BEGIN Selected excerpt

In the past, the routing code for polling the correct pieces of code for event consumption has been placed entirely within the Event Manager's ProcessEvents() function. Example: The UI needs to be provided the opportunity to consume a Mouse-Click Event, but a player object does not.

The size of the upcoming project is pretty big, and I can see it becoming rather annoying having to put this type of routing in the ProcessEvents() function.

During my reading last night, I read about the concept of registering & unregistering listeners.

This sounds like a great idea, but I'm at a complete loss as to exactly how this works or how I would implement it in VB.NET. I suppose the concept is this. If I create new Monster object, I would somehow register it as a listener for event types such as GunShoot, BombExplode, etc. During the processing of events by the Event Manager, if it comes across a BombExplode event, it would poll each registered listener if they can consume the event.

END Selected excerpt

Assignment 1:
In the event-routing post, rename "Mouse-Click Event" to "Key-Press Event" and give the part from "In the past, the" up to and including "object does not." again.
Assignment 2:
In the event-routing post, what concept did the writer read about last night?
Assignment 3:
Resume the event-routing post, picking up right after its last sentence.
The items after the post are separate material with no link to it.

BEGIN Material provided

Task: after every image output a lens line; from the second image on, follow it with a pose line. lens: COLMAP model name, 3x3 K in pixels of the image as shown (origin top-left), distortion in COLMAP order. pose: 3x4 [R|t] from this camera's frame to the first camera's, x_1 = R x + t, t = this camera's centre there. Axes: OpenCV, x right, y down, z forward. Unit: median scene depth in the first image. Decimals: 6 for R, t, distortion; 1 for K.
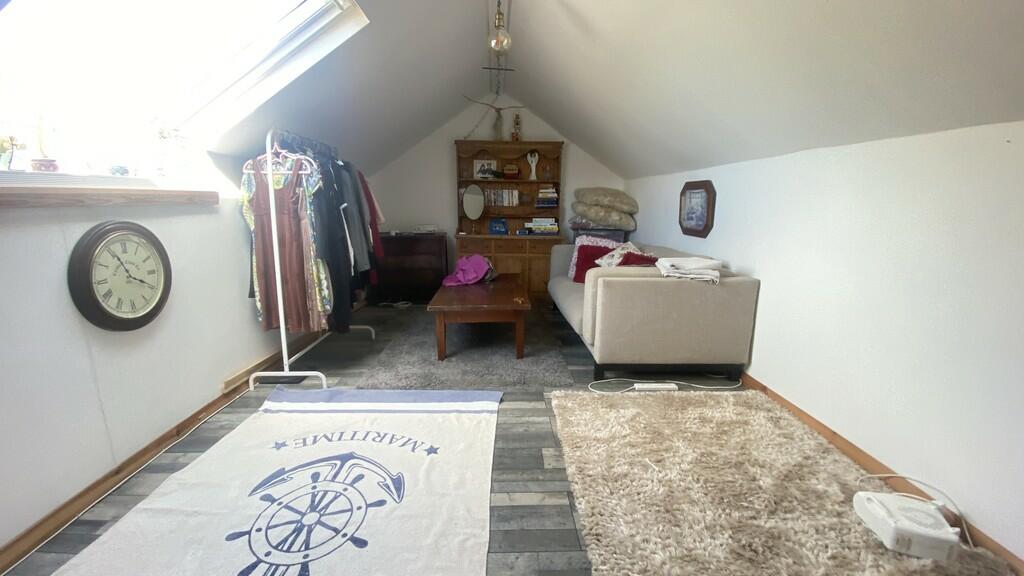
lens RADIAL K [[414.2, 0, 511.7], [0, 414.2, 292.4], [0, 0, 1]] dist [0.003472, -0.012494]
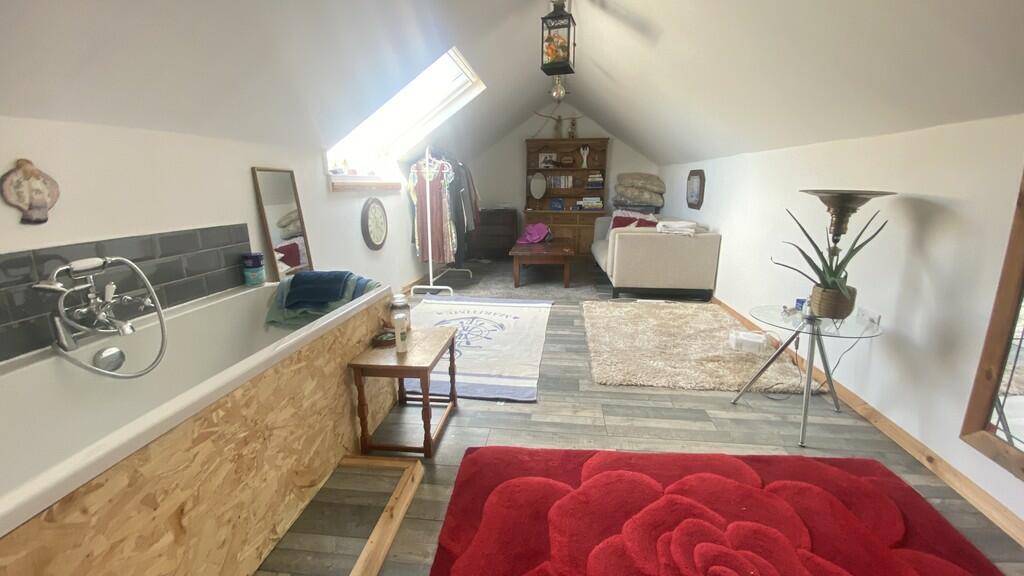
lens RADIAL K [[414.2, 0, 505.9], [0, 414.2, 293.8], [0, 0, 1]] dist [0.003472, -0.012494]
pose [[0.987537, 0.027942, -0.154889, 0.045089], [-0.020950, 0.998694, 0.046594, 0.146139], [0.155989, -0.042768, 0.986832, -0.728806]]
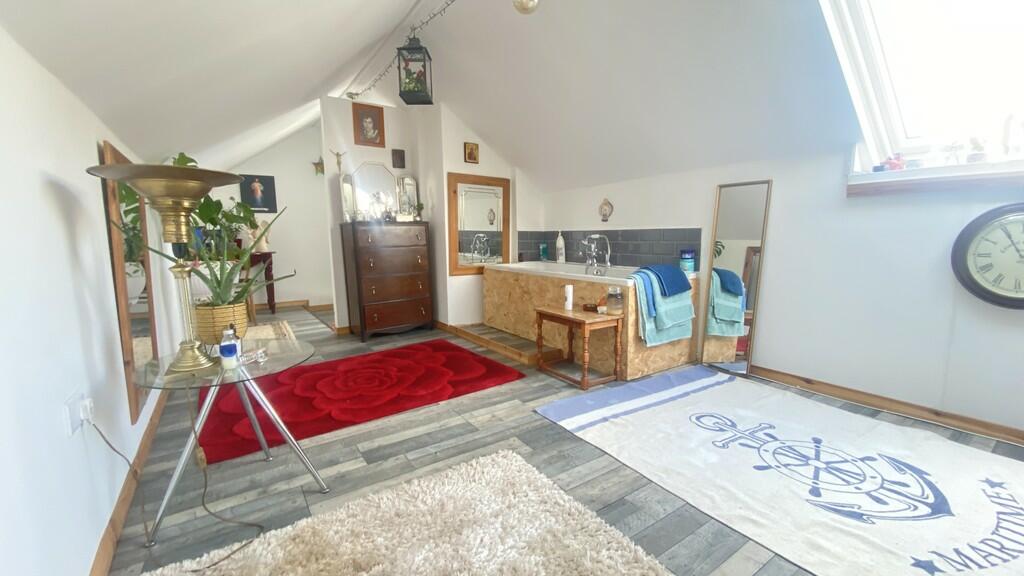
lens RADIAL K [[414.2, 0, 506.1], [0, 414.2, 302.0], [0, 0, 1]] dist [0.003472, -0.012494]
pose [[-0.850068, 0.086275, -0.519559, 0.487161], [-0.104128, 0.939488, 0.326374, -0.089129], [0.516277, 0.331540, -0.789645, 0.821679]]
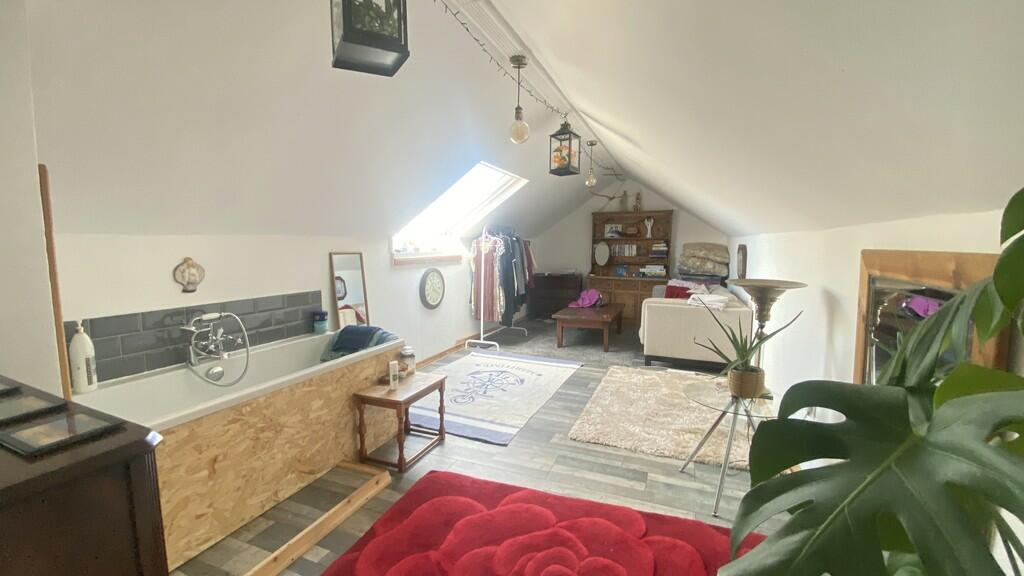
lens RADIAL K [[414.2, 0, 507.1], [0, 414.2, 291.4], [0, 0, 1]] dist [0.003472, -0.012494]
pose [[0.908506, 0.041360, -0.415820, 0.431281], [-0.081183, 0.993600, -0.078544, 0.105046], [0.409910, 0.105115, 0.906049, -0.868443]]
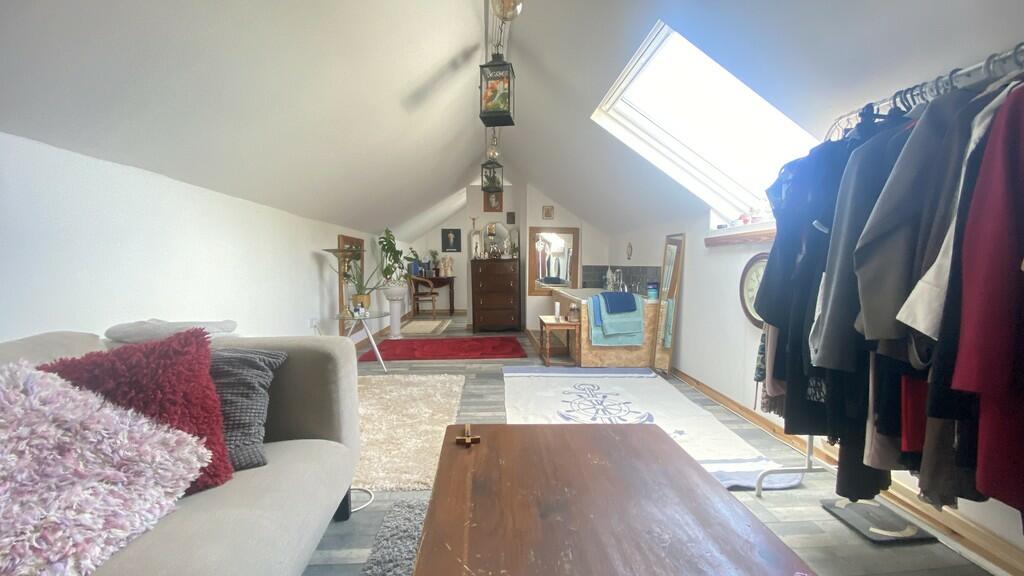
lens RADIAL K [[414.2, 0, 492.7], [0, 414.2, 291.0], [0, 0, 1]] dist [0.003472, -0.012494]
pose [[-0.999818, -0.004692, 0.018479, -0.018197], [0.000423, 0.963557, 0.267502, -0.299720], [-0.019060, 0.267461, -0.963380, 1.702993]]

END Material provided

Answer 1:
In the past, the routing code for polling the correct pieces of code for event consumption has been placed entirely within the Event Manager's ProcessEvents() function. Example: The UI needs to be provided the opportunity to consume a Key-Press Event, but a player object does not.

Answer 2:
Registering and unregistering listeners.

Answer 3:
How could this be implemented efficiently in VB.NET?

Thanks.

+1  A: 

This seems like the perfect scenario for the built in WeakEvent Pattern in .NET.

If you made your subscribers implement IWeakEventListener appropriately, and created the appropriate WeakEventManager classes, you could have listeners that listened to the "event manager" events (which could be implemented in numerous ways), without having to worry about lifetime issues causing memory "leaks".